** Aim of the exercise **
In the text on Emanuel Swedenborg, write out word for word the part that opens with the words containing "In contrast, one" and closes with "and psychological studies.".
----- Text block -----
Emanuel Swedenborg(born Emanuel Swedberg; February 8,[1] 1688–March 29, 1772) was a Swedish scientist, philosopher, Christian mystic, and theologian. Swedenborg had a prolific career as an inventor and scientist. At the age of fifty-six he entered into a spiritual phase, in which he experienced dreams and visions. This culminated in a spiritual awakening, where he claimed he was appointed by the Lord to write a heavenly doctrine to reform Christianity. He claimed that the Lord had opened his eyes, so that from then on he could freely visit heaven and hell, and talk with angels, demons, and other spirits. For the remaining 28 years of his life, he wrote and published 18 theological works, of which the best known was Heaven and Hell (1758), and several unpublished theological works.


Swedenborg explicitly rejected the common explanation of the Trinity as a Trinity of Persons, which he said was not taught in the early Christian Church. Instead he explained in his theological writings how the Divine Trinity exists in One Person, in One God, the Lord Jesus Christ. Swedenborg also rejected the Protestant doctrine of salvation through faith alone, since he considered both faith and charity necessary for salvation, not one without the other. The purpose of faith, according to Swedenborg, is to lead a person to a life according to the truths of faith, which is charity.

Swedenborg's theological writings have elicited a range of responses. Toward the end of Swedenborg's life, small reading groups formed in England and Sweden to study the truth they saw in his teachings and several writers were influenced by him, including William Blake, August Strindberg, Ralph Waldo Emerson, Charles Baudelaire, Balzac, William Butler Yeats, Sheridan Le Fanu and Carl Jung. The theologian Henry James Sr. was also a follower of his teachings, as were Johnny Appleseed and Helen Keller.

In contrast, one of the most prominent Swedish authors of Swedenborg's day, Johan Henrik Kellgren, called Swedenborg "nothing but a fool". A heresy trial was initiated in Sweden in 1768 against Swedenborg's writings and two men who promoted these ideas.

In the two centuries since Swedenborg's death, various interpretations of Swedenborg's theology have been made (see: Swedenborgian Church), and he has also been scrutinized in biographies and psychological studies.

Swedenborg's father Jesper Swedberg (1653–1735) descended from a wealthy mining family. He travelled abroad and studied theology, and on returning home he was eloquent enough to impress the Swedish King Charles XI with his sermons in Stockholm. Through the King's influence he would later become professor of theology at Uppsala University and Bishop of Skara.
----- Given information -----
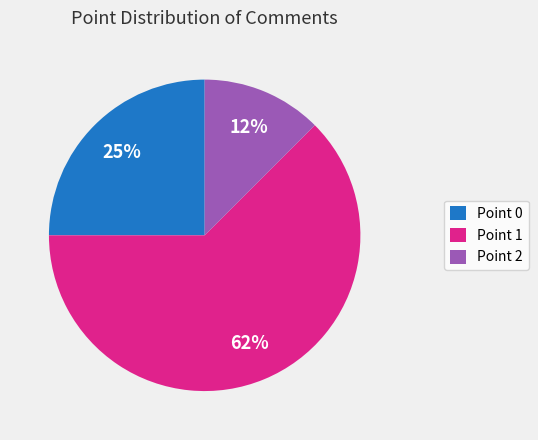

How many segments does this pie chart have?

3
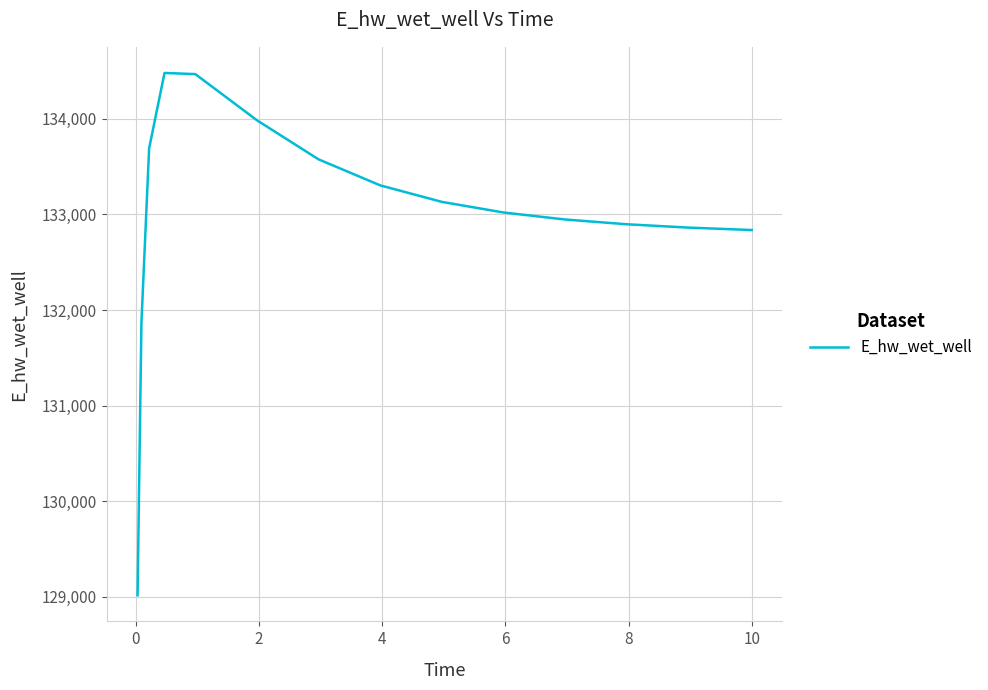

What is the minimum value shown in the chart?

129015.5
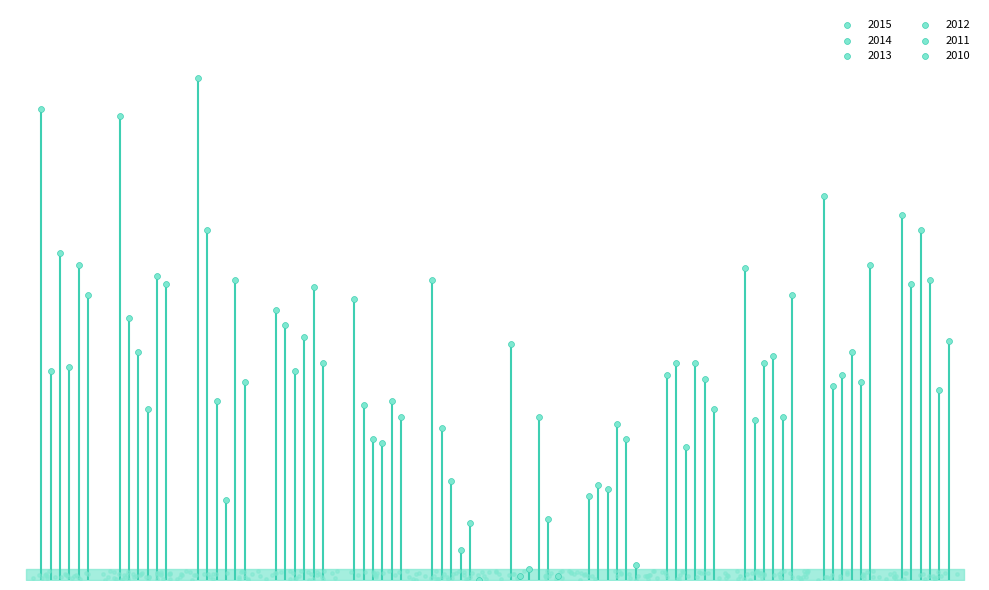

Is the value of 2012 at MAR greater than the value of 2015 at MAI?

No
-----
** Solution **
In contrast, one of the most prominent Swedish authors of Swedenborg's day, Johan Henrik Kellgren, called Swedenborg "nothing but a fool". A heresy trial was initiated in Sweden in 1768 against Swedenborg's writings and two men who promoted these ideas.

In the two centuries since Swedenborg's death, various interpretations of Swedenborg's theology have been made (see: Swedenborgian Church), and he has also been scrutinized in biographies and psychological studies.